Potential Reasons for Exclusion of Patients With Malignancy From HFrEF RCTs With Cancer Mortality Data Available
| Exclusion Criteria Possibly Regarding Patients With Cancer | |
|---|---|
| CONSENSUS |
|
| V‐HeFT II | “Diseases likely to limit life expectancy” |
| GESICA | “Concomitant serious disease” |
| CABG Patch | “A noncardiovascular condition with expected survival of less than two years” |
| DEFINITE |
|
| CHARM Alternative | “Presence of any noncardiac disease (eg, cancer) that is likely to significantly shorten life expectancy to <2 years.” |
| CHARM Added | “Presence of any noncardiac disease (eg, cancer) that is likely to significantly shorten life expectancy to less than 2 years.” |
| AF‐CHF | “An estimated life expectancy of less than 1 year” |
| GISSI‐HF | “Presence of any noncardiac comorbidity (eg, cancer) unlikely to be compatible with a sufficiently long follow‐up” |
| STICH |
“Noncardiac illness with a life expectancy of less than 3 years” “Noncardiac illness imposing substantial operative mortality” |
| CORONA | “Any other condition that would substantially reduce life expectancy or limit compliance with the protocol” |
| REVERSE | Life expectancy ≤12 months |
| MADIT‐CRT | “Presence of any disease, other than the subject’s cardiac disease, associated with a reduced likelihood of survival for the duration of the trial, eg, cancer, uremia (BUN >70 mg/dL or creatinine >3.0 mg/dL), liver failure, etc” |
| ECHO‐CRT | “Have a life expectancy of <6 months.
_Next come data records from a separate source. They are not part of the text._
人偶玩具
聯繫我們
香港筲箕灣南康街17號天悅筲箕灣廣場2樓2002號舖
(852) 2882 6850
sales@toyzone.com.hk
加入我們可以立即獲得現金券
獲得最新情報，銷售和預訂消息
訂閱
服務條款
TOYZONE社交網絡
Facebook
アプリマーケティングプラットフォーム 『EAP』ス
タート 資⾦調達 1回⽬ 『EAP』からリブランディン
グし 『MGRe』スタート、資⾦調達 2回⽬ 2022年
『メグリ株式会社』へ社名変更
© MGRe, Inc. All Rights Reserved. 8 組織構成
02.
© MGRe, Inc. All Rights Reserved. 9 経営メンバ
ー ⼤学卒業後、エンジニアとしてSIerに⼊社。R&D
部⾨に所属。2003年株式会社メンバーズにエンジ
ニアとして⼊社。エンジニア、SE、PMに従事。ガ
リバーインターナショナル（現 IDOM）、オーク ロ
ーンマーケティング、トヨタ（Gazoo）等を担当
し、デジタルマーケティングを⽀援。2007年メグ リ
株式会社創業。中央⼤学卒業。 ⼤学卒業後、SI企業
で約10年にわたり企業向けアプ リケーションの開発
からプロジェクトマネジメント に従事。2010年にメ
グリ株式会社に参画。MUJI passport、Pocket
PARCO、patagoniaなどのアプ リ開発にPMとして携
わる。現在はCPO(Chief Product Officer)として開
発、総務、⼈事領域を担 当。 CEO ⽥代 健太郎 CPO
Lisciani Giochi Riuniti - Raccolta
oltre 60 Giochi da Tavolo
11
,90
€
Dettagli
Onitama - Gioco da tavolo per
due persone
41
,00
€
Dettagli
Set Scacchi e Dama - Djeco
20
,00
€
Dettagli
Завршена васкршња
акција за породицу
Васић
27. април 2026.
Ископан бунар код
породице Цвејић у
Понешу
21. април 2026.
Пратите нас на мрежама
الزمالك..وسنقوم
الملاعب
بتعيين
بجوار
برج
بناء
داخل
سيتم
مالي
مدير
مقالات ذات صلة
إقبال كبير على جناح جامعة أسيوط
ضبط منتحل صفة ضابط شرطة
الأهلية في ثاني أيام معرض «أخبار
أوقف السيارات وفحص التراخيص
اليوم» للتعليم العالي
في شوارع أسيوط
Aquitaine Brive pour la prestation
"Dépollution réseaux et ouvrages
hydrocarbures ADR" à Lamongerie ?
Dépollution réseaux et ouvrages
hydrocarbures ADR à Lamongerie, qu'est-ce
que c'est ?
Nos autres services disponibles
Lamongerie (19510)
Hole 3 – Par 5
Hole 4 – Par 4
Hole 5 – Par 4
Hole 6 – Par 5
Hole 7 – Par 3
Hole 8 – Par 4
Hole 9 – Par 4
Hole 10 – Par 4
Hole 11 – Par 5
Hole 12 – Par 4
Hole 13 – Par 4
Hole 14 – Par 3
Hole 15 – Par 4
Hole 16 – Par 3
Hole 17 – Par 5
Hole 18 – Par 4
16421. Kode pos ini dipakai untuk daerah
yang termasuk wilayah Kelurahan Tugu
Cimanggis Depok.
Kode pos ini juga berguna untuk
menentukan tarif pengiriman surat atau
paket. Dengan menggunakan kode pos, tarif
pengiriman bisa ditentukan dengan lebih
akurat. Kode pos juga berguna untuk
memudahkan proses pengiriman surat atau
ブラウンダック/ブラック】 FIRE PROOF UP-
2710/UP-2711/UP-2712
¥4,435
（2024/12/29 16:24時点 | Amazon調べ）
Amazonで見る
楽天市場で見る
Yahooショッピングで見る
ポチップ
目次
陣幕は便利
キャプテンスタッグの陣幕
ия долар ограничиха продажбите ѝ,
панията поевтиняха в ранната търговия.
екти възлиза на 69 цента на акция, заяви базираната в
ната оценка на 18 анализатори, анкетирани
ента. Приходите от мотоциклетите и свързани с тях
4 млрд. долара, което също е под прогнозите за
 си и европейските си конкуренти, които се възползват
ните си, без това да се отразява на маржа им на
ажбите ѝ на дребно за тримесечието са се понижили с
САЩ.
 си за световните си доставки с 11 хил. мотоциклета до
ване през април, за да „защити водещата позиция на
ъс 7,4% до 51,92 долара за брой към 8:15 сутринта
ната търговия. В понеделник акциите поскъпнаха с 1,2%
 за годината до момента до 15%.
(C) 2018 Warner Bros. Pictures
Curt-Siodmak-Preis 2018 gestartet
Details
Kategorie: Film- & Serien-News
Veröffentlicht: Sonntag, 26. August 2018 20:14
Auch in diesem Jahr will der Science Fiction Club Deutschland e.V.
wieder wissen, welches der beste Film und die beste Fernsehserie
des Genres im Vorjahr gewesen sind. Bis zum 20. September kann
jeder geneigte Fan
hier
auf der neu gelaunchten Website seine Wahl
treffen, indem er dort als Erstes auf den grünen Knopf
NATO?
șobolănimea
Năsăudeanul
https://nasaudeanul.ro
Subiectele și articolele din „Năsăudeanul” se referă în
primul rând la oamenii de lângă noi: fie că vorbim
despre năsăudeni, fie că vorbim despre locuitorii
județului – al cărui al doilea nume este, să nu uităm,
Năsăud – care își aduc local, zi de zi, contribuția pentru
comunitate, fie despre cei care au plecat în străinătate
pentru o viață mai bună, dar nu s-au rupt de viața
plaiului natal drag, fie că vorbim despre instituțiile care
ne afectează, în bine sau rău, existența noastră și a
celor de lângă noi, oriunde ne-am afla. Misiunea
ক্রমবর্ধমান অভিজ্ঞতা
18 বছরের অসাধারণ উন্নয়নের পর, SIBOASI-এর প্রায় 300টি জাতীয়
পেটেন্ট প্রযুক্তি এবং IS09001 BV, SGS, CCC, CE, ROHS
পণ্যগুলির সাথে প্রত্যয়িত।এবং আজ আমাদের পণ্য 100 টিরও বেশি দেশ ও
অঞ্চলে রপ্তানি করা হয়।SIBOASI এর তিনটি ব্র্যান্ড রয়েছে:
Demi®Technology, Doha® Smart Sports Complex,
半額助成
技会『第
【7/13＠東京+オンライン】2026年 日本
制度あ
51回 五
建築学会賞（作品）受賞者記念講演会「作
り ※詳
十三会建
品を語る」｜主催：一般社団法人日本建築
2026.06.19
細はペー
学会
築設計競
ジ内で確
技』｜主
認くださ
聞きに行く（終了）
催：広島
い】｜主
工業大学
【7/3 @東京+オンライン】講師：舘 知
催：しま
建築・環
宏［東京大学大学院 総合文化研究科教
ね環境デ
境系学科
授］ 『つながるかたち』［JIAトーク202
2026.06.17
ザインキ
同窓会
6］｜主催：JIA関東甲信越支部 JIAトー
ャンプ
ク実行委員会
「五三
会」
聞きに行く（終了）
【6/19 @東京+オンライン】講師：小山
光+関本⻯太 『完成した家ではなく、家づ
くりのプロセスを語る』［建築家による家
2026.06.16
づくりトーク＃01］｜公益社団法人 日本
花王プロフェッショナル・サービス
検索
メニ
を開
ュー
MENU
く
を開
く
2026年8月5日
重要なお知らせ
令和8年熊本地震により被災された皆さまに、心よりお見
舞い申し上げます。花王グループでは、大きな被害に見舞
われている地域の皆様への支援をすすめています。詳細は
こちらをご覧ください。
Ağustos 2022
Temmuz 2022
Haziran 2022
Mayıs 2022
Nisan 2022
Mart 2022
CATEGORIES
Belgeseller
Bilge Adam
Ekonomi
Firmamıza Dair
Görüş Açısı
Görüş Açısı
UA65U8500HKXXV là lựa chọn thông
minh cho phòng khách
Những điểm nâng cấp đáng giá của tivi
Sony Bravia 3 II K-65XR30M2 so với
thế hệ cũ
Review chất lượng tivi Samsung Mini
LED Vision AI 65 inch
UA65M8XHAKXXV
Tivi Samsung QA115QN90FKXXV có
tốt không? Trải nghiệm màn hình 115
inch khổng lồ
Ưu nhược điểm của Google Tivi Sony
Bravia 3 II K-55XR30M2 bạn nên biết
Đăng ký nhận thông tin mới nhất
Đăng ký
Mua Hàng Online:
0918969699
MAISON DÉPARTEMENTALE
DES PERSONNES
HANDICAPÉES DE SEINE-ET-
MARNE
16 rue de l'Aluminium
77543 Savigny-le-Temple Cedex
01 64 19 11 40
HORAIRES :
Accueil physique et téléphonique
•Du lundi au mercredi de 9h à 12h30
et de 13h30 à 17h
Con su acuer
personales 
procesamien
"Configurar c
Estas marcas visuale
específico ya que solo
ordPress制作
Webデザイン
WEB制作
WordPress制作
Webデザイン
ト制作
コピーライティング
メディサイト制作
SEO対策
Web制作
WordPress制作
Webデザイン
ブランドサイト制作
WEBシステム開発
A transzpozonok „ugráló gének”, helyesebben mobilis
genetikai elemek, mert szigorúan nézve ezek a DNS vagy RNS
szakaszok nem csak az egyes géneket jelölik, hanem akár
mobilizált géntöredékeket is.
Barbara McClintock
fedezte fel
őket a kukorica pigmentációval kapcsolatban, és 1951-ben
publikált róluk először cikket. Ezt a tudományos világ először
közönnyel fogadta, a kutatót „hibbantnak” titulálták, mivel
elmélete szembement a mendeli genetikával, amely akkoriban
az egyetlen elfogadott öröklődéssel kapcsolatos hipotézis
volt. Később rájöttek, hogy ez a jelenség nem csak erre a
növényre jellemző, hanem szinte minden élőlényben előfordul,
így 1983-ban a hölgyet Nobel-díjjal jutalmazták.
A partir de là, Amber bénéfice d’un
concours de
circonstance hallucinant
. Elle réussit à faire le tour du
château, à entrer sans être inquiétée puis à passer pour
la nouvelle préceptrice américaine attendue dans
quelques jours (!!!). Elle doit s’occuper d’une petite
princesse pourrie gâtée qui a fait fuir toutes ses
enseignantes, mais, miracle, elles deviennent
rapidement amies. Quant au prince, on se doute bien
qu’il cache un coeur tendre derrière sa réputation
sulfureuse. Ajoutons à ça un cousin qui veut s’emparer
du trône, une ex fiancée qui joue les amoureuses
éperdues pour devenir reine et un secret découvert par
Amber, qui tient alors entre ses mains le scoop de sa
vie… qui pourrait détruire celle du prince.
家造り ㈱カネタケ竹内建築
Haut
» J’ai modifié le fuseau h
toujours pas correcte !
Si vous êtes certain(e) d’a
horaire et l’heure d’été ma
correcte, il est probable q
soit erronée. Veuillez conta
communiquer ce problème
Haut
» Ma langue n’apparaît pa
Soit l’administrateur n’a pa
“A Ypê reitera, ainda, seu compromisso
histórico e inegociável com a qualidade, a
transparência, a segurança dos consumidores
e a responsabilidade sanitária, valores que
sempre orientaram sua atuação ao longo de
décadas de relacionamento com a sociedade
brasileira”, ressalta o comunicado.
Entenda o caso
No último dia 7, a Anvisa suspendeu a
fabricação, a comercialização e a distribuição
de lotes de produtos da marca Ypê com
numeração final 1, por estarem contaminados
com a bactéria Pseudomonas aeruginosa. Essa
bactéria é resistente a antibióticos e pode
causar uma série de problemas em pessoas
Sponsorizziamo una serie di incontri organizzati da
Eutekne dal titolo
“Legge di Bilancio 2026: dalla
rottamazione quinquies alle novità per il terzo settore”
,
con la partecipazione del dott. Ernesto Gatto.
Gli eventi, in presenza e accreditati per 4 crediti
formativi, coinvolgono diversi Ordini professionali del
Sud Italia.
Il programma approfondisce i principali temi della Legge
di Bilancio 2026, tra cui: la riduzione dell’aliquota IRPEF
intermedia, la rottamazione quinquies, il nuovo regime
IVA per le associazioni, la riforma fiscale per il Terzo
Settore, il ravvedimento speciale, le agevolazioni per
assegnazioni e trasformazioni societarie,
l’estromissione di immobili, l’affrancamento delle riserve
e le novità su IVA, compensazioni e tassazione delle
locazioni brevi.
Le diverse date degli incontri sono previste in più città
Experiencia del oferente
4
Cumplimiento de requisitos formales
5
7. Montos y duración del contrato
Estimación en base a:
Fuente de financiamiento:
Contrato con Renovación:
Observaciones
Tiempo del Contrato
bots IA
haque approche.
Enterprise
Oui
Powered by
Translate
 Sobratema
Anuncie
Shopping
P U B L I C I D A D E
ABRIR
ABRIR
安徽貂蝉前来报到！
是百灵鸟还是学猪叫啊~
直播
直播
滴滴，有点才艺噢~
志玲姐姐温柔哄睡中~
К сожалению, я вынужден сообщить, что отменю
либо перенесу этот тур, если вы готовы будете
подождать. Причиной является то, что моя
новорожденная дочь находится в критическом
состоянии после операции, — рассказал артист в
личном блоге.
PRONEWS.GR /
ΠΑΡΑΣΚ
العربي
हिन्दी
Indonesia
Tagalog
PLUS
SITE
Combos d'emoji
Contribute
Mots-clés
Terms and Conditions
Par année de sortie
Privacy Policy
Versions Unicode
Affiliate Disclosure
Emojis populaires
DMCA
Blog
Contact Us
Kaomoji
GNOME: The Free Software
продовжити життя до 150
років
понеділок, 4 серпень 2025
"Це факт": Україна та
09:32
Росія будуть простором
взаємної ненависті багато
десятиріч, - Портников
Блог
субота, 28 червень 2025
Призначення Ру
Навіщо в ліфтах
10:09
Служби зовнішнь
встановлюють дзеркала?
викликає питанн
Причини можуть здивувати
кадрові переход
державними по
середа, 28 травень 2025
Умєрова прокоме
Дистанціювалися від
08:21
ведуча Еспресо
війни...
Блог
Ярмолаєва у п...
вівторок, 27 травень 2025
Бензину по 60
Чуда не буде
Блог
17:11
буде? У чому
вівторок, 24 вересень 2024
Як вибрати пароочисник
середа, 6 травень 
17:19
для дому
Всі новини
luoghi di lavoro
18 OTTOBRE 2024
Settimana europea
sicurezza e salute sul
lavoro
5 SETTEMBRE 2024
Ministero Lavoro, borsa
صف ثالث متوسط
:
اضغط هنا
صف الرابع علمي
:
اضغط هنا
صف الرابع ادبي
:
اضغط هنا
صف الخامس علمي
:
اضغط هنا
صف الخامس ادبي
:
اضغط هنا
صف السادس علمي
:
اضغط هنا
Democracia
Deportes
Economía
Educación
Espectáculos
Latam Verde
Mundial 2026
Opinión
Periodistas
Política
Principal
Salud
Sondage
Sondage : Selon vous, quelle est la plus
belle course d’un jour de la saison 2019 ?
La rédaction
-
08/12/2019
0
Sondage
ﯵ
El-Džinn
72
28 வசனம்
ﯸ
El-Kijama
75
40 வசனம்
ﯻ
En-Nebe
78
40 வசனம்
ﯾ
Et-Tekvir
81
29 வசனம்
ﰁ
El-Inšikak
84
Presence of any disease, other than the subject's cardiac disease associated with a reduced likelihood of survival for the duration of the trial, (eg, cancer)” |
| PARADIGM‐HF | “Presence of any other disease with a life expectancy of <5 years” |
AF‐CHF indicates atrial fibrillation and congestive heart failure; BUN, blood urea nitrogen; CABG, coronary artery bypass graft; CHARM‐Added, candesartan in heart failure assessment of reduction in mortality and morbidity‐added; CHARM‐Alternative, candesartan in heart failure assessment of reduction in mortality and morbidity‐alternative; CONSENSUS, cooperative north scandinavian enalapril survival study; CORONA, controlled rosuvastatin multinational trial in heart failure; DEFINITE, defibrillators in non‐ischemic cardiomyopathy treatment evaluation; ECHO‐CRT, echocardiography guided cardiac resynchronization therapy; GESICA, grupo de estudio de la sobrevida en la insuficiencia cardiaca en Argentina; GISSI‐HF, gruppo Italiano per lo studio della sopravvivenza nell’insufficienza cardiaca heart failure; HFrEF, heart failure with reduced left ventricular ejection fraction; MADIT‐CRT, multicenter automatic defibrillator implantation trial with cardiac resynchronization therapy; PARADIGM‐HF, prospective comparison of ARNI with ACEI to determine impact on global mortality and morbidity in heart failure trial; RCTs, randomized controlled trials; REVERSE, resynchronization reverses remodeling in systolic left ventricular dysfunction; STICH, surgical treatment for ischemic heart failure; and V‐HeFT II, vasodilator‐heart failure trial II.